## What needs to be done
Would you restate all the data that follows, word for word?

## Information supplied
== == ==

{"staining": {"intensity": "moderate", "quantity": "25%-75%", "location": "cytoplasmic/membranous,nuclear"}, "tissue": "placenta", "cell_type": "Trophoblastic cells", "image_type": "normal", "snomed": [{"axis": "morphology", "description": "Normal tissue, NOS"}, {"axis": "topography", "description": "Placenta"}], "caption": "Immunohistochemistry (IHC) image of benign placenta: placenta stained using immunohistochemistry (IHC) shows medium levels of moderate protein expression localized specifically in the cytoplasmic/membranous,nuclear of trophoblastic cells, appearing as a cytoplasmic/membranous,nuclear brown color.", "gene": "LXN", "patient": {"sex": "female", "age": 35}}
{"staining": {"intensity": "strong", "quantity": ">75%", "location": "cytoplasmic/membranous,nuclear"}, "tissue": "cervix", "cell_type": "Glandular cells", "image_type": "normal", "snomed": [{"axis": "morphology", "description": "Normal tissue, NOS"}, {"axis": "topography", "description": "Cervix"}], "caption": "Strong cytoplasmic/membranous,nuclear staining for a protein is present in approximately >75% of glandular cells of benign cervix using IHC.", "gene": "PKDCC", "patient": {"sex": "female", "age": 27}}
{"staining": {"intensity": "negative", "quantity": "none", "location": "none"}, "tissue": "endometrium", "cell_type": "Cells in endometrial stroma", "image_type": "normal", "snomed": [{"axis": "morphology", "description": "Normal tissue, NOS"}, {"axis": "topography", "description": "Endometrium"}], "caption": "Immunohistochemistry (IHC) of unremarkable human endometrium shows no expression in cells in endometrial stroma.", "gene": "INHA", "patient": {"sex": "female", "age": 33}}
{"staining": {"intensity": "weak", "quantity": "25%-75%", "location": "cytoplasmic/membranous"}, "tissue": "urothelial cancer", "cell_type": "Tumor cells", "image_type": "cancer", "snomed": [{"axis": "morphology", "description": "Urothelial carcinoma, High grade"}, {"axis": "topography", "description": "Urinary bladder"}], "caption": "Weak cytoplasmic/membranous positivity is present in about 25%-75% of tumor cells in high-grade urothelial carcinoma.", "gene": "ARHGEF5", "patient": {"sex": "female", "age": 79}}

== == ==

## Exercise solution
{"staining": {"intensity": "moderate", "quantity": "25%-75%", "location": "cytoplasmic/membranous,nuclear"}, "tissue": "placenta", "cell_type": "Trophoblastic cells", "image_type": "normal", "snomed": [{"axis": "morphology", "description": "Normal tissue, NOS"}, {"axis": "topography", "description": "Placenta"}], "caption": "Immunohistochemistry (IHC) image of benign placenta: placenta stained using immunohistochemistry (IHC) shows medium levels of moderate protein expression localized specifically in the cytoplasmic/membranous,nuclear of trophoblastic cells, appearing as a cytoplasmic/membranous,nuclear brown color.", "gene": "LXN", "patient": {"sex": "female", "age": 35}}
{"staining": {"intensity": "strong", "quantity": ">75%", "location": "cytoplasmic/membranous,nuclear"}, "tissue": "cervix", "cell_type": "Glandular cells", "image_type": "normal", "snomed": [{"axis": "morphology", "description": "Normal tissue, NOS"}, {"axis": "topography", "description": "Cervix"}], "caption": "Strong cytoplasmic/membranous,nuclear staining for a protein is present in approximately >75% of glandular cells of benign cervix using IHC.", "gene": "PKDCC", "patient": {"sex": "female", "age": 27}}
{"staining": {"intensity": "negative", "quantity": "none", "location": "none"}, "tissue": "endometrium", "cell_type": "Cells in endometrial stroma", "image_type": "normal", "snomed": [{"axis": "morphology", "description": "Normal tissue, NOS"}, {"axis": "topography", "description": "Endometrium"}], "caption": "Immunohistochemistry (IHC) of unremarkable human endometrium shows no expression in cells in endometrial stroma.", "gene": "INHA", "patient": {"sex": "female", "age": 33}}
{"staining": {"intensity": "weak", "quantity": "25%-75%", "location": "cytoplasmic/membranous"}, "tissue": "urothelial cancer", "cell_type": "Tumor cells", "image_type": "cancer", "snomed": [{"axis": "morphology", "description": "Urothelial carcinoma, High grade"}, {"axis": "topography", "description": "Urinary bladder"}], "caption": "Weak cytoplasmic/membranous positivity is present in about 25%-75% of tumor cells in high-grade urothelial carcinoma.", "gene": "ARHGEF5", "patient": {"sex": "female", "age": 79}}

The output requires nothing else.